■ Short problem 1 ■
From the CPU review excerpt, copy the text between "While Intel held" and "our gaming tests.", inclusive.
■ Short problem 2 ■
Based on the CPU review excerpt, why does the X2 do well in the gaming tests even though Intel has the cache advantage? Answer in one to three sentences.
■ Short problem 3 ■
Name every video game title that appears in the CPU review excerpt.

■ Supplied passage ■
______________________________

AMD Athlon X2 7850 vs. Intel Pentium E5300: Choosing the Best $70 CPU
by Anand Lal Shimpi on April 28, 2009 11:00 AM EST- Posted in
- CPUs
Fallout 3 Performance
Bethesda’s latest game uses an updated version of the Gamebryo engine (Oblivion). This benchmark takes place immediately outside Vault 101. The character walks away from the vault through the Springvale ruins. The benchmark is measured manually using FRAPS.
While Intel held the lead for video encoding, 3D rendering and nearly all other performance tests - AMD manages over a 7% advantage under Fallout 3.
Left 4 Dead Performance
AMD’s gaming advantage continues as it outperforms the E5300 by nearly 24% in Left 4 Dead. Intel has the cache advantage but the X2’s lower memory latency helps it out in our gaming tests.

______________________________

■ Data extract ■

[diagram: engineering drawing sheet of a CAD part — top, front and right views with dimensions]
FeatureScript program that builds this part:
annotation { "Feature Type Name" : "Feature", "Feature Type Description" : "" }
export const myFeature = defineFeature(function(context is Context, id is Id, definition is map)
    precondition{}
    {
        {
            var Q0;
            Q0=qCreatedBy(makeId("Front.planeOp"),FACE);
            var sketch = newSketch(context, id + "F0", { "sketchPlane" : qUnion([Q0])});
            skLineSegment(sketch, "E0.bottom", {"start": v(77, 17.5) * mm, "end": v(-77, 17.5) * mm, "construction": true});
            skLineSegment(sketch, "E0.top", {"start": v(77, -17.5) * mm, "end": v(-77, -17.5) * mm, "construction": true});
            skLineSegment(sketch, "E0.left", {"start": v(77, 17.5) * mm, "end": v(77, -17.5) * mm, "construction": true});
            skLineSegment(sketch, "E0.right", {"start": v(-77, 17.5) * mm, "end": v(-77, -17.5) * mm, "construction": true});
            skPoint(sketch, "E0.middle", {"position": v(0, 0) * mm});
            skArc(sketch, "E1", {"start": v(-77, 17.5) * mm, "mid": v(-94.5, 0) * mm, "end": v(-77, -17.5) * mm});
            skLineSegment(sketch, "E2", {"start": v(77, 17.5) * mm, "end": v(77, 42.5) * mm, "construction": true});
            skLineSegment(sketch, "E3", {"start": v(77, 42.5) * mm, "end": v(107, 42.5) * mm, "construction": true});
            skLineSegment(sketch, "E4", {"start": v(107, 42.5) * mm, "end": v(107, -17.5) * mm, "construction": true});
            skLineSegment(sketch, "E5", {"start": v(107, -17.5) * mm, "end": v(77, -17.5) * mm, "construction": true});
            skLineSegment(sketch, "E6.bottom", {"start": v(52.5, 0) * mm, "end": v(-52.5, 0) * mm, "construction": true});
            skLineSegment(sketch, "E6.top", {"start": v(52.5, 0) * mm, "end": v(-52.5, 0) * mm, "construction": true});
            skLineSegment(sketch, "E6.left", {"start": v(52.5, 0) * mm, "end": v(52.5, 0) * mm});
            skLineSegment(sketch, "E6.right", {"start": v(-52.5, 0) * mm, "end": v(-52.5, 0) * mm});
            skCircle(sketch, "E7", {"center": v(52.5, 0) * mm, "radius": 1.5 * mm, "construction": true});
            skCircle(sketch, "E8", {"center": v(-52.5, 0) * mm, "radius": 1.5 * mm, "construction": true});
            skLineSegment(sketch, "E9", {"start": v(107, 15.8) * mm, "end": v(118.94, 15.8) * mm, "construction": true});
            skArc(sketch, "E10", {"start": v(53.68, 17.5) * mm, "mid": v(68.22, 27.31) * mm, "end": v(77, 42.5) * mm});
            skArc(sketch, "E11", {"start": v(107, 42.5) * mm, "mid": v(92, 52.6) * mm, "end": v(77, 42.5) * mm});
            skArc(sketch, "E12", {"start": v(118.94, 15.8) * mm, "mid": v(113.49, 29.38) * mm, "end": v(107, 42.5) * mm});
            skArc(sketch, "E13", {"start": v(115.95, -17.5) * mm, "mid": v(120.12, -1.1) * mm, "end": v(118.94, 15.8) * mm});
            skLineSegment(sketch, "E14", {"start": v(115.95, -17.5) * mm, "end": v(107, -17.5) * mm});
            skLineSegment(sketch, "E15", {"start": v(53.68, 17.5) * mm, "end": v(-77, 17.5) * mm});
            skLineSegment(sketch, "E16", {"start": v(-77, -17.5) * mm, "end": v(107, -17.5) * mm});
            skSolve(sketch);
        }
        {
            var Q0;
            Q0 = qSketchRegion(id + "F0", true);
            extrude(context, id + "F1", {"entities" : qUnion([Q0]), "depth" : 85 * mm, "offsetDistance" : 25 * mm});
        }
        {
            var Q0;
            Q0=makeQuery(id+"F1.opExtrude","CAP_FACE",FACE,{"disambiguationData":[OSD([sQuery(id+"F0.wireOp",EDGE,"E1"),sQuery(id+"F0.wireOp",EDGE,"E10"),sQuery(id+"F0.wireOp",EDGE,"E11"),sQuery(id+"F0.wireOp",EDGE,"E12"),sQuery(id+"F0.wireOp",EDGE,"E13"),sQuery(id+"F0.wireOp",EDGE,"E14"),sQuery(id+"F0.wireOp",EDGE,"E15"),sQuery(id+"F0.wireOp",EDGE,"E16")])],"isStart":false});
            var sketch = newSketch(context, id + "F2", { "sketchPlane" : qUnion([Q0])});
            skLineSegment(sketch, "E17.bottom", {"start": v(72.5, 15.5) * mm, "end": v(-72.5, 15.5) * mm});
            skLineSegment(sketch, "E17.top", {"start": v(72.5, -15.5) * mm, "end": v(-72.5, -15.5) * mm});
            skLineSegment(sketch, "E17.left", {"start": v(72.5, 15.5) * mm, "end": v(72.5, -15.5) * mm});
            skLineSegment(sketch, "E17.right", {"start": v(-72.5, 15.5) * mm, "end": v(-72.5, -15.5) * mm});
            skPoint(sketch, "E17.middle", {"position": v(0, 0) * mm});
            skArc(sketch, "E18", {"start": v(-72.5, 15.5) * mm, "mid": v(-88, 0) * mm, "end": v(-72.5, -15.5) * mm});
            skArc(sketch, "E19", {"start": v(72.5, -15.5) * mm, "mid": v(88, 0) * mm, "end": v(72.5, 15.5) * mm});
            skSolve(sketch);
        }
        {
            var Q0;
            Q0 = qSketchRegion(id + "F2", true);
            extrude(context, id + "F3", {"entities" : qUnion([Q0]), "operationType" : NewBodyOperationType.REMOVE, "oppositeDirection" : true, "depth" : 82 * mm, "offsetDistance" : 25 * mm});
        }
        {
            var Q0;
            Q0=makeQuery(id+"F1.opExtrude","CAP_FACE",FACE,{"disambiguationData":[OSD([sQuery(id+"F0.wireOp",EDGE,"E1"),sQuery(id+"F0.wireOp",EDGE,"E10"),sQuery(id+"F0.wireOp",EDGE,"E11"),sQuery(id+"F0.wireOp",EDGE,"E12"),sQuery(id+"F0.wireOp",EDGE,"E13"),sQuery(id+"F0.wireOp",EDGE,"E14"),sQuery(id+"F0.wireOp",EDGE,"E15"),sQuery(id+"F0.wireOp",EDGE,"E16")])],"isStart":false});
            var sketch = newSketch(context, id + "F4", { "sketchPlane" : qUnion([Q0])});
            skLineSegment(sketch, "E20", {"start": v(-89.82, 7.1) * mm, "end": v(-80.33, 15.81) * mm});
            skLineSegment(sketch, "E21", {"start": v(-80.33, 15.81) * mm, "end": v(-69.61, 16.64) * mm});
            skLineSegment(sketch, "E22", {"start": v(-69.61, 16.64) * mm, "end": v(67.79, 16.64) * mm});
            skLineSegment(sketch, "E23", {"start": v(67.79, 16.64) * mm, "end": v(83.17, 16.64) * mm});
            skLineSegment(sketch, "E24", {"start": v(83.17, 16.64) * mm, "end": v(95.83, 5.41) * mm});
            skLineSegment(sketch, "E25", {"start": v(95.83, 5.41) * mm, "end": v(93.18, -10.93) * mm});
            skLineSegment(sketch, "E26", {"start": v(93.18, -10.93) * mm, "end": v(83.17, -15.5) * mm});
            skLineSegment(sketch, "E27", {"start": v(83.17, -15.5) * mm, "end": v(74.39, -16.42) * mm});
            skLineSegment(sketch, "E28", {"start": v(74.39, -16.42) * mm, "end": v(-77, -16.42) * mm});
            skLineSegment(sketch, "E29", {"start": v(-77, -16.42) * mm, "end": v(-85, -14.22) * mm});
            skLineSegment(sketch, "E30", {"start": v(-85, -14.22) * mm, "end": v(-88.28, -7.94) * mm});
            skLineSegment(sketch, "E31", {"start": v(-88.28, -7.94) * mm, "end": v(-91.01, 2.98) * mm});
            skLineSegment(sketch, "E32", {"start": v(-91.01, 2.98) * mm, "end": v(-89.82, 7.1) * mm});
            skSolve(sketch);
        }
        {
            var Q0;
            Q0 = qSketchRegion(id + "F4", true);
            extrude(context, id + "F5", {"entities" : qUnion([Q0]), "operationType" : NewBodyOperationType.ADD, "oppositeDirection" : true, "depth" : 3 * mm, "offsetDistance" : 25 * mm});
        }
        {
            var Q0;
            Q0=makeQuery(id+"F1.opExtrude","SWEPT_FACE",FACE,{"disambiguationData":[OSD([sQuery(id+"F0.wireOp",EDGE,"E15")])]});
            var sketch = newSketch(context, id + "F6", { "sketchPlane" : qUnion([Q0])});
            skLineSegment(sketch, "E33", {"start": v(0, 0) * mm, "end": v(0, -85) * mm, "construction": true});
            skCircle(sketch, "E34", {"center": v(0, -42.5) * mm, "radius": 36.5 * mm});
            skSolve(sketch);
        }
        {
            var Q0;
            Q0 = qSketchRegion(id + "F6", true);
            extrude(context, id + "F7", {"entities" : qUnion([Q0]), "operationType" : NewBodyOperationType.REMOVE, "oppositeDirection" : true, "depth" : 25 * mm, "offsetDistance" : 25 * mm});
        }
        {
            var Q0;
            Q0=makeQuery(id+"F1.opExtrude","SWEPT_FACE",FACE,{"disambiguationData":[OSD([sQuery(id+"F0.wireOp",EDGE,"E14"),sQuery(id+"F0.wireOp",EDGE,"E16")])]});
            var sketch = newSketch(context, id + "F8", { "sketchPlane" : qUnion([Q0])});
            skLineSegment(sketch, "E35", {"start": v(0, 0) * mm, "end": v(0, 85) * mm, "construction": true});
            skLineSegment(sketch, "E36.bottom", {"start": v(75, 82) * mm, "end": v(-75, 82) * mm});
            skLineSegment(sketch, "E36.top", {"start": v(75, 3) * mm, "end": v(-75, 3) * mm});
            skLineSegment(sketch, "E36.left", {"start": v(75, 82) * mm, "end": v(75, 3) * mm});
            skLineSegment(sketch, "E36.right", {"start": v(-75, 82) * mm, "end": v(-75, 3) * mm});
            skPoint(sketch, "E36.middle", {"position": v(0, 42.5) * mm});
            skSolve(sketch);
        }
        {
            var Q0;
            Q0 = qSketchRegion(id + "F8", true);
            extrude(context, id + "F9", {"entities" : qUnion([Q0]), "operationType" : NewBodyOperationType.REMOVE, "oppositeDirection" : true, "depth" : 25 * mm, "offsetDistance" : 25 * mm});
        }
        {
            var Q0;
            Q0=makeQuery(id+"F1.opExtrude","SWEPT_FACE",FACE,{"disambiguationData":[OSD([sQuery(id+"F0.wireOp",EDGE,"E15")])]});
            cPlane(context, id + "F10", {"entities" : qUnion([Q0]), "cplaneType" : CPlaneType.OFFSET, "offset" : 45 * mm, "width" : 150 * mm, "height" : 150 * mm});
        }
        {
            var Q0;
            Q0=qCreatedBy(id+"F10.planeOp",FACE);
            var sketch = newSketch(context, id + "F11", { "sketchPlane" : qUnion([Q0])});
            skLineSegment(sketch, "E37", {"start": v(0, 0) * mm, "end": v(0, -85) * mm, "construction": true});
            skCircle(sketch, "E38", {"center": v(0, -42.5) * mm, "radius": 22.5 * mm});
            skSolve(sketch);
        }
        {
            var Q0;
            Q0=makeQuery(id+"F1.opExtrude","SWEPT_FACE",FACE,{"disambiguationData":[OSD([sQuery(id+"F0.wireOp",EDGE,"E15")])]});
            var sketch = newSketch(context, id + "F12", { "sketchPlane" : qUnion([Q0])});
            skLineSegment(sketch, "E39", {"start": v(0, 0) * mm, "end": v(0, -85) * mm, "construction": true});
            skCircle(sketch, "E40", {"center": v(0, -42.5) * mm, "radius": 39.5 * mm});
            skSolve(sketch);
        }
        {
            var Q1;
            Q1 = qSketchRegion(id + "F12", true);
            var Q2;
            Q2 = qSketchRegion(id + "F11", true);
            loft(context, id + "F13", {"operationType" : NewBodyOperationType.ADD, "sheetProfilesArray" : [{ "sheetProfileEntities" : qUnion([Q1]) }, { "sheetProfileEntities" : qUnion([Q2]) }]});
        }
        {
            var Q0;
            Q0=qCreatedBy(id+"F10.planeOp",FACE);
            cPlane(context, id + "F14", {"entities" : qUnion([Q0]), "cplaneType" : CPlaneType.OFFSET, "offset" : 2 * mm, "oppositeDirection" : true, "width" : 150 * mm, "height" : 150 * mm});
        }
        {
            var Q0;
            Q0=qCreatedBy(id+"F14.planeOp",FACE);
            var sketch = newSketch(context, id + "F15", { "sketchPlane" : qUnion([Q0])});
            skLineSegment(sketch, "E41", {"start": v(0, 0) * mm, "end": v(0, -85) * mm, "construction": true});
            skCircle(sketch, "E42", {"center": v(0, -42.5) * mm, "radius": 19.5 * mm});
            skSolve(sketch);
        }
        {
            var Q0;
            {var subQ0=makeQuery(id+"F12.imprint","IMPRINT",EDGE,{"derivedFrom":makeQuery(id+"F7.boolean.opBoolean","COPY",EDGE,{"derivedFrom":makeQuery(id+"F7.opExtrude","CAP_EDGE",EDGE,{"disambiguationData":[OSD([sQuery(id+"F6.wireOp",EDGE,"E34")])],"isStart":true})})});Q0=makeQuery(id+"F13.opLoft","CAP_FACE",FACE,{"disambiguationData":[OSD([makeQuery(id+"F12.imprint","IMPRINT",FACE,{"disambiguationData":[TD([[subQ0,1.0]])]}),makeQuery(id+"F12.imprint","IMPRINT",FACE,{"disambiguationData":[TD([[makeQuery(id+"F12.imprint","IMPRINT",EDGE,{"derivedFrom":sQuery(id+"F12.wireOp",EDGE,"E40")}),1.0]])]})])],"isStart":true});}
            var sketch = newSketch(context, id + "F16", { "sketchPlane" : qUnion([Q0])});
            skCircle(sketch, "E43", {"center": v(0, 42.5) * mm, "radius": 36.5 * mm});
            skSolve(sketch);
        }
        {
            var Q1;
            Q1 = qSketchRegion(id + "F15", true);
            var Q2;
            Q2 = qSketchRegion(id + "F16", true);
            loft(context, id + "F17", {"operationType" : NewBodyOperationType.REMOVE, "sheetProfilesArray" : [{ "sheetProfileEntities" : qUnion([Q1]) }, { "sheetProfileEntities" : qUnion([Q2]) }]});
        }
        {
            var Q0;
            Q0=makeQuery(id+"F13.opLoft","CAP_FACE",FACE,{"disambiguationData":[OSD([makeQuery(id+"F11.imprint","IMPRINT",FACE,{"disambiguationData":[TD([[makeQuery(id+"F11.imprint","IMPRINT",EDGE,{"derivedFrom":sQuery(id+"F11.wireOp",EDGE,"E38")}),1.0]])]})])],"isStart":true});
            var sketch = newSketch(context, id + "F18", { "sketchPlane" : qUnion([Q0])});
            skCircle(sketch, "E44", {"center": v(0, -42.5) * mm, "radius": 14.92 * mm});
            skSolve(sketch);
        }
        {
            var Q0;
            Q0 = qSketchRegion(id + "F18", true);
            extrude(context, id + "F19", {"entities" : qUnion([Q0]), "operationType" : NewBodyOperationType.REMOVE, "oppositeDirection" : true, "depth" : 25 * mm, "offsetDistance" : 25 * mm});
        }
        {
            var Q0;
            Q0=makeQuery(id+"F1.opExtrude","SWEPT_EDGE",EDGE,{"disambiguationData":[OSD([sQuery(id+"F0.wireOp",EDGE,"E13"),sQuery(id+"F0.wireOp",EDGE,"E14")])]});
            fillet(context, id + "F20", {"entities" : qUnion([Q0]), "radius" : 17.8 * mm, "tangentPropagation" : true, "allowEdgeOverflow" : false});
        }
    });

______________________________

■ Complete answer 1 ■
While Intel held the lead for video encoding, 3D rendering and nearly all other performance tests - AMD manages over a 7% advantage under Fallout 3.
Left 4 Dead Performance
AMD’s gaming advantage continues as it outperforms the E5300 by nearly 24% in Left 4 Dead. Intel has the cache advantage but the X2’s lower memory latency helps it out in our gaming tests.

■ Complete answer 2 ■
The X2 has lower memory latency, and that helps it in the gaming tests even though Intel has the cache advantage.

■ Complete answer 3 ■
Fallout 3
Oblivion
Left 4 Dead